Perché vi siete accampati davanti all’Unhcr?

Il primo ottobre le forze libiche hanno fatto un raid nel quartiere di Gargarish. Hanno arrestato i rifugiati casa per casa, comprese donne e bambini. Li hanno portati sulla strada principale, ammanettati, e poi nei centri. Chi ha provato a fuggire è stato colpito. Davanti a me hanno sparato tre donne. Una è morta subito.

E lei?

Io sono riuscito a nascondermi e a non farmi prendere. Il giorno dopo sono venuto all’Unhcr per cercare riparo e ho trovato altri sopravvissuti. Nei giorni seguenti ci sono stati rastrellamenti in diverse zone della città. Altre persone ci hanno raggiunto. La gente ha paura. Il 6 ottobre c’è stata una fuga di massa da Al-Mabani, dove erano state imprigionate migliaia di persone. Molti sono venuti qui e i numeri sono cresciuti.

Perché protestate?

Non possiamo più stare in Libia, dobbiamo andare in un paese sicuro. Qui finiamo continuamente nei centri di detenzione, in posti come Ain Zara, Sharia Al Zawya, Al Nasr. Io ero a Tajoura quando è stato bombardato nel 2019. Siamo registrati presso l’Unhcr ma le evacuazioni sono ferme. Se prendiamo il mare la guardia costiera libica ci intercetta e ci porta nei centri di detenzione, dove subiamo violenze e torture. C’è un numero enorme di donne incinte per gli stupri subiti nei centri. Quando l’Onu visita questi luoghi raccontiamo quello che accade. Loro ascoltano. Ma la situazione non cambia.
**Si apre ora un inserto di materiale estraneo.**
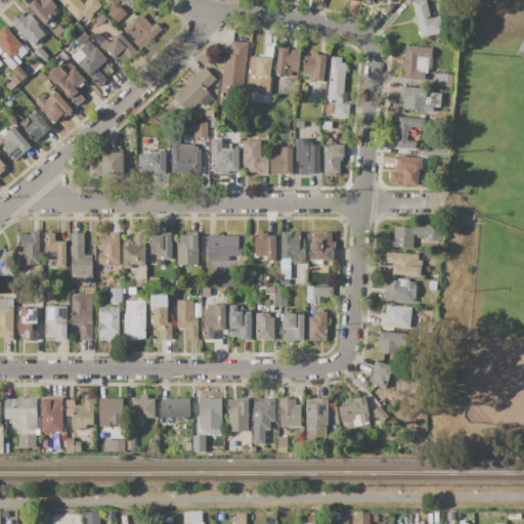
[(34,0),(50,0),(57,7),(52,10),(56,14),(45,25),(28,6),(34,0)]
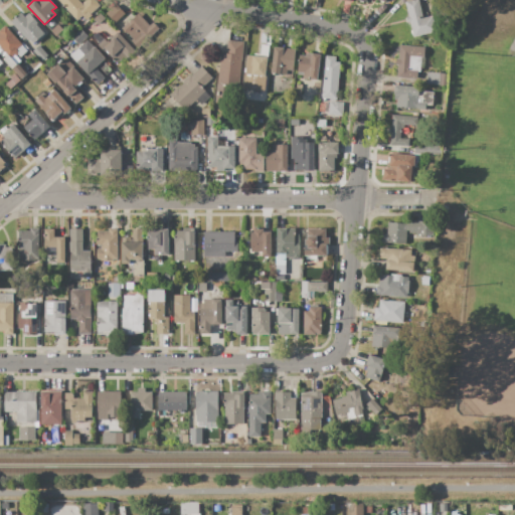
[(77,0),(81,4),(86,0),(96,0),(101,5),(98,8),(99,9),(87,20),(81,15),(76,21),(57,0),(77,0)]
Ha provato ad attraversare il mare?

Sì, quattro volte. Ma sono stato intercettato e arrestato. Ogni volta sono riuscito a scappare. Alcuni rifugiati pagano per uscire, per esempio gli eritrei o i somali, ma per noi sudanesi è impossibile trovare i soldi. Noi possiamo solo scappare.

Perché ha lasciato il Sudan?

Nel 2003 il mio villaggio nel Darfur è stato attaccato. Molte persone sono state uccise dalle milizie del governo, compreso mio padre e una sorella. Poi hanno dato fuoco alle case. Siamo andati nel campo profughi di Kalma, vicino la città di Nyala, Darfur meridionale. Ho vissuto lì per 13 anni. Nel 2016 sono venuto in Libia per provare a raggiungere l’Europa.

È registrato presso l’Unhcr?

Sì, dal 2017. Ho visto trasferire rifugiati in Canada, Italia, Svezia, Norvegia. Altri li portano nei campi in Niger e Ruanda dove attendono il ricollocamento. Ma io sono ancora qua, non so perché.

Cosa chiedete a Italia ed Europa?

Chiediamo al primo ministro italiano, a quelli degli altri paesi membri e all’Unione Europea di aiutarci. Non possiamo più vivere in Libia. Evacuateci.